Extravagant Love

Yesterday I was perusing my Twitter account which is a questionable activity anyway but arguably more dubious when the hashtag TrumpResign is trending worldwide.  I teetered between laughter at the cleverness of the memes, unease at the thought of our neighbour to the south being in disarray, and mild panic because Christmas is days away.  In between the political satire and commentary, I came across a post by a lady from Regina who confessed to having a major meltdown at her desk that morning because of the stress of Christmas.  I could identify although having a meltdown at my desk would be far less dramatic as I work from home and only Kanti would know.  If you happen to be feeling like having a meltdown over the advent of Christmas, you aren't alone.

Most years I love Christmas but this year I just want it to be over.  For someone who takes pride in keeping it together, I have been struggling the last month or so.  I express the sentiment here with reservation, fully aware I have many things to be thankful for and feeling guilty for indulging in the confession.  But this is real life.  Sometimes it just doesn't feel the way you want it to feel and if you happen to be feeling listless about the advent of Christmas, you aren't alone.

I wondered how I would write about love for the fourth week of Advent as I waded around in the mental muck of listlessness wishing Christmas done.  There are decorations heaped on the sideboard.  I managed to get them out of the boxes a couple of weeks ago but they haven't moved since.  I tried to buy presents, but I got so cranky every time I went into a store that I left.  Last week I had a routine dental appointment and when the dentist tried to make small talk about Christmas and was I ready - I responded rather tartly, "I really don't want to talk about Christmas."  

That was so un-joy and un-Joy like I embarrassed myself.  Although I must share, I did have a twinge of 'you go girl' at the same time the minor guilt of being rude washed over me.  However, there was something kind of liberating about being forthright and I truly did not want to talk about Christmas.  Given that mental reality, I wondered how I would write about love this week.


I committed to an advent series and love was the last stop.  Giving up isn't in my nature even when I am in the dumps.  Years ago, I read a book on marriage in which the author suggested relationships would go through patches where you really wouldn't like each other.  Imagine that!  More real life.  The author said that was okay.  It was possible to not like someone and still choose to love them.  

I kind of feel that way about Christmas this year.  I'm not liking it, at all.  I'm not liking the void caused by death, the awful jingly music in the stores, the buying of gifts just because, or the expectations of our culture.  But I am choosing to love the underlying richness of the Christmas story - a story of love for a broken, cranky, struggling world.  It's the story we all need right now more than ever. 

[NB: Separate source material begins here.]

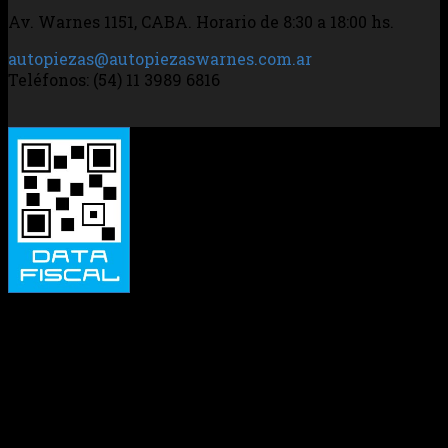
Av. Warnes 1151, CABA. Horario de 8:30 a 18:00 hs.
autopiezas@autopiezaswarnes.com.ar
Teléfonos: (54) 11 3989 6816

Christmas is a way of living and choosing grounded in love, not just any love but extravagant love.  That concept transcends our divisive boundaries between religious beliefs and provides a common ethos for living.   No matter how sad or cranky I get, reading 1 Corinthians 13 is a powerful reminder of how to live Christmas love every day.  So if you aren't in the mood for all the Christmas hype, shift the focus to extravagant love and check out this Christmas Medley by Anthem Lights. Let's get through this craziness in one piece by choosing extravagant love.  Merry Christmas from the swake.

Comments

  1. "Having a meltdown at my desk would be far less dramatic since I work from home..." I love this line! Great writing Joy. Most years I hold my breath and just wait til Dec 27 when I can take the tree down. Thank you for sharing and making it ok to step away from Christmas.